In keeping with the “Old Timey Wimey” theme from last week we’ve reviewed another bourbon. We had planned to have an Old Crow review this one since we got ol’ granddad Buffalo to review last weeks, but apparently crows just squawk and shout anti-semitic statements. Who knew? So this week it’s back to a regular reviewer more commonly known as BuffaloJern.
Although irregularly it’s only me – again – it would appear that my cohorts have decided to take this spot of warm weather as a sign to go on vacation. Normally I would enjoy the chance to go with them, but I’m very much unable to take a week-long vacation with my company yet. It’s fine though because it means I got to sit down with a nice bourbon – some Cajun fried chicken – and all of my teeth (Never go full Kentucky – he says having been to Kentucky, multiple times)
Sadly though while last week’s bourbon wasn’t the best we’ve had, it did earn itself a 6.5-7 which in our book is pretty damn good. This though? Suffice to say it has a single redeeming quality – it kicks like a mule. This is cheap bourbon and overall is not very good. My purchase depended on getting a bourbon with old in the name, and I’m not entirely pleased with the result.
Although I do actually enjoy that mule kick – what can I say yes most of the time I like a bourbon that’s got smoke and power, but is smooth and smells like happiness, but occasionally I want something that screams bad-bourbon, something that sipping can even make my face grimace a little, sometimes I want something to remind me that while I drink like a classy motherfucker, I can drink with the worst of em too.
What they say: “The Original Sour Mash –Since 1835– When Dr. James Crow invented the sour mash process in 1835, he revolutionized Kentucky bourbon-making. Old Crow soon became the world’s best selling bourbon. Through the years, Old Crow has often been imitated, but never duplicated. Enjoy the true original!
Aged for a full 3 years in new, charred white oak barrels.”
Taste: 3.5 – Now I’m fine with things being sour, but then again that’s usually when I enjoy a whiskey sour which includes lemon juice, I don’t think you’d need that here as it’s quite bitter.
Aftertaste: 4.0 – And it mostly just keeps getting worse, any sense of smoke that flares up here is quickly doused by bitterness.
Burn/Smooth: 3.5 – This bourbon kicks especially on the first sip, but even after it reminds you that it’s a bourbon, and the bitterness only seems to detract from making this go down smooth.
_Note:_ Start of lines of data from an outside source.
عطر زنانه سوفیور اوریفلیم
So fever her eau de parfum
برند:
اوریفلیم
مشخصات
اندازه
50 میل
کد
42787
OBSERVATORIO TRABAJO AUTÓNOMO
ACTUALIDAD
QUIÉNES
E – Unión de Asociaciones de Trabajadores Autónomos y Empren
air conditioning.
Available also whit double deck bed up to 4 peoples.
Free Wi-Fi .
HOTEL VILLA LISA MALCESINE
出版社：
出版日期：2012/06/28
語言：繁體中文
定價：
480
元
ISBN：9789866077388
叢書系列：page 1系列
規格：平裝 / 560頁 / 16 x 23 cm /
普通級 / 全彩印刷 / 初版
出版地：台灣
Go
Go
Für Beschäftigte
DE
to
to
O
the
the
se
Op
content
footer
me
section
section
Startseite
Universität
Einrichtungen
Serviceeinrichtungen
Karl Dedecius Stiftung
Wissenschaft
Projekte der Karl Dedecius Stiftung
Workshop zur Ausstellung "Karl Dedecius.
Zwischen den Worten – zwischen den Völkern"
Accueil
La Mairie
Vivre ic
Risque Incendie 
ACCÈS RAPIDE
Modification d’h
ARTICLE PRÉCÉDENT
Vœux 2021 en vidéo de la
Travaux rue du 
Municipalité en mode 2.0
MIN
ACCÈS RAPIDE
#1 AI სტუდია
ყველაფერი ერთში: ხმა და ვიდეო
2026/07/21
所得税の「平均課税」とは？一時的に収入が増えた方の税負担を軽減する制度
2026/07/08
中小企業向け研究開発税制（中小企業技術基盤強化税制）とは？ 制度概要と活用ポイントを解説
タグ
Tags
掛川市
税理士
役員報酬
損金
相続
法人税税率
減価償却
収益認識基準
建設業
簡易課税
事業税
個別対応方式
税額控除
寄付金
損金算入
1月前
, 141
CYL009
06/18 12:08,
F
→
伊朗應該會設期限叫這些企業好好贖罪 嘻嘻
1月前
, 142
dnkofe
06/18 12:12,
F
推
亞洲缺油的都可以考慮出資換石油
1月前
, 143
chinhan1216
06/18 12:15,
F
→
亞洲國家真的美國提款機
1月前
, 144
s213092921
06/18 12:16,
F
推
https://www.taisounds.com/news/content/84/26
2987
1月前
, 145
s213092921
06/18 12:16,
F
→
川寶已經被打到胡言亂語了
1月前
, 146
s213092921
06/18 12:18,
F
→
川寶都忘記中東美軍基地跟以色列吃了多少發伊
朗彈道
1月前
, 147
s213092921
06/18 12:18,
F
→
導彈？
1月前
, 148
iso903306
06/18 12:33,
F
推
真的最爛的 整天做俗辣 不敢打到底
Aroma: 4.5 – I hate to harp but you can smell it, and it smells like it tastes. Not entirely pleasant, although not as awful.
Manliness: 8.5 – I’m sorry but when the first line read “Dr James Crow” this couldn’t help but be manly. The iconography of a crow and the barreling added with the labeling that just seems old-timey just makes this great. The only detractor of points here is that A. The bottle itself is standard fare. B. While it’s not a shitty metal cap, it’s not corked. And C. when I hear imitated, but never duplicated – I mentally add more duplicated’s because Robin Williams’ voice lives in my head.
Whiskey Sour: 6.0 – Now I made sure to add a little less lemon juice than the standard 3:2:1 Whiskey : Lemon Juice : Simple Syrup ratio to compensate for the bitterness of the whiskey, and I’m glad I did, because any more and this would have been too sour. Overall though it’s not bad – not the best I’ve had, but not bad.
Value: 4.0 – At that price it sets itself up for a great value, but due to the lackluster nature of the drink it falls short. Now granted at that price range if Ezra is available I’d buy that – but since that’s a more secretive drink, I could still buy this. If I needed a dirt cheap bourbon for some reason I’d be okay with this – but not pleased.
Google Shop Average: $11
Metric Score: 34.25/70 |+| Metric Average: 4.89
This really is just a sub-par bourbon, and that’s all I have to say – it’s scores are really only redeemed by manliness, and the fact that every time I think of “old crow” I think of being on the night’s watch drinking bad bourbon and wishing it wasn’t so damn cold. Wait how is that a good thing. Man crows suck.